Bekommen Sie auch manchmal echte Exoten aus dem Tierreich?
Auffällig in den letzten Wochen waren tatsächlich sehr exotische Tiere, die wir aufnehmen mussten. Einen Python konnten wir in fachmännische Hände vermitteln. Nun lebt noch eine Königsnatter bei uns. Da wir für die Unterbringung von Exoten mit ihren besonderen Bedürfnissen nicht optimal ausgestattet sind, ist eine Unterbringung nur für kurze Zeit möglich.
Was macht Ihnen bei Ihrer Arbeit Mut und Hoffnung?

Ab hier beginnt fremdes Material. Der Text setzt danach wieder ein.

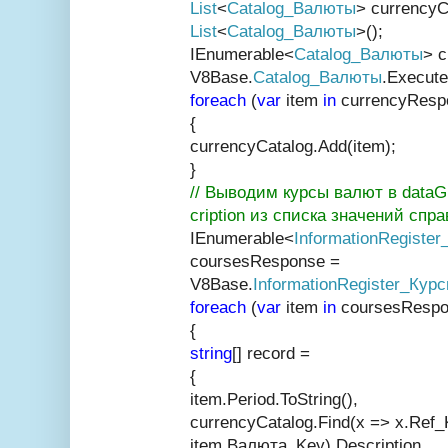
List
<
Catalog_Валюты
> currencyC
List
<
Catalog_Валюты
>();
IEnumerable<
Catalog_Валюты
> 
V8Base.
Catalog_Валюты
.Execute
foreach
(
var
item
in
currencyResp
{
currencyCatalog.Add(item
);
}
// Выводим курсы валют в dataG
cription из списка значений спр
IEnumerable<
InformationRegiste
coursesResponse =
V8Base.
InformationRegister_Кур
foreach
(
var
item
in
coursesRespo
{
string
[] record =
{
item.Period.ToString(),
currencyCatalog.Find(x
=> x.Ref_
item.Валюта_Key).Description,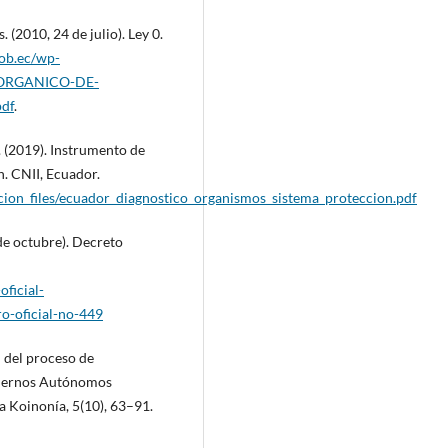
(2010, 24 de julio). Ley 0.
ob.ec/wp-
O-ORGANICO-DE-
df
.
. (2019). Instrumento de
. CNII, Ecuador.
t_accion_files/ecuador_diagnostico_organismos_sistema_proteccion.pdf
de octubre). Decreto
oficial-
ro-oficial-no-449
n del proceso de
obiernos Autónomos
a Koinonía, 5(10), 63–91.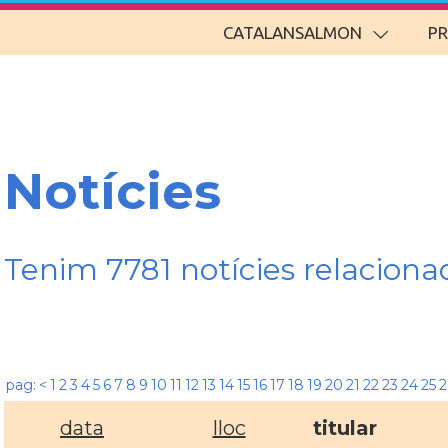
CATALANSALMON
P
Notícies
Tenim 7781 notícies relacio
pag:
<
1
2
3
4
5
6
7
8
9
10
11
12
13
14
15
16
17
18
19
20
21
22
23
24
25
2
data
lloc
titular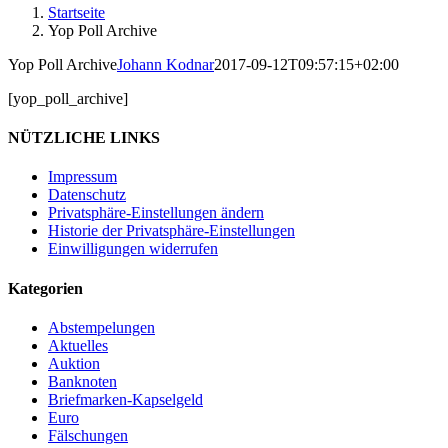
Startseite
Yop Poll Archive
Yop Poll Archive
Johann Kodnar
2017-09-12T09:57:15+02:00
[yop_poll_archive]
NÜTZLICHE LINKS
Impressum
Datenschutz
Privatsphäre-Einstellungen ändern
Historie der Privatsphäre-Einstellungen
Einwilligungen widerrufen
Kategorien
Abstempelungen
Aktuelles
Auktion
Banknoten
Briefmarken-Kapselgeld
Euro
Fälschungen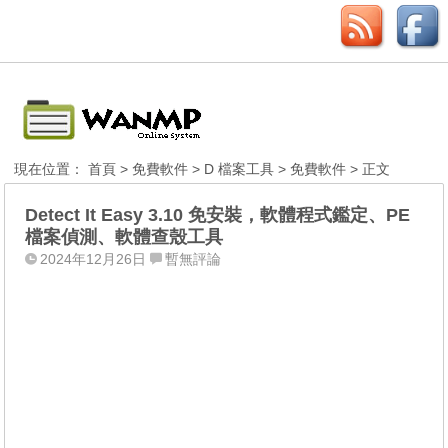
現在位置：
首頁
>
免費軟件
>
D 檔案工具
>
免費軟件
> 正文
Detect It Easy 3.10 免安裝，軟體程式鑑定、PE
檔案偵測、軟體查殼工具
2024年12月26日
暫無評論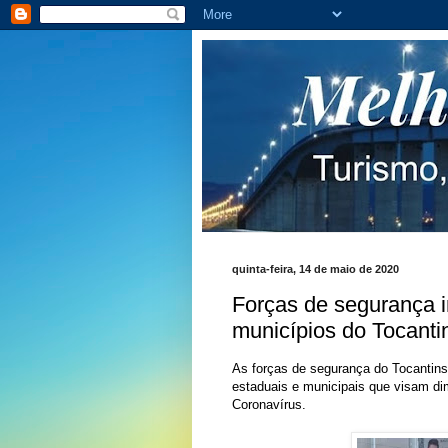
quinta-feira, 14 de maio de 2020
Forças de segurança i
municípios do Tocanti
As forças de segurança do Tocantins 
estaduais e municipais que visam di
Coronavírus.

Natürlich gibt es bei uns im Tierheim auch viel Schönes zu erleben. Wir sind immer wieder über die Hilfsbereitschaft und Spendenfreudigkeit vieler Menschen erstaunt, die uns trotz dieser schwierigen Zeiten unterstützen, und freuen uns riesig darüber. Im kommenden Jahr werden wir auch wieder unsere Tore an bestimmten Tagen öffnen. Dann freuen wir uns wieder über Menschen, die Zeit haben, mit unseren Tieren spazieren zu gehen oder uns anderweitig helfen. Für Vorstellungen und Vermittlungsgespräche unserer Tiere nehmen wir uns gern Zeit. Daher bitten wir um Terminabsprache vorab.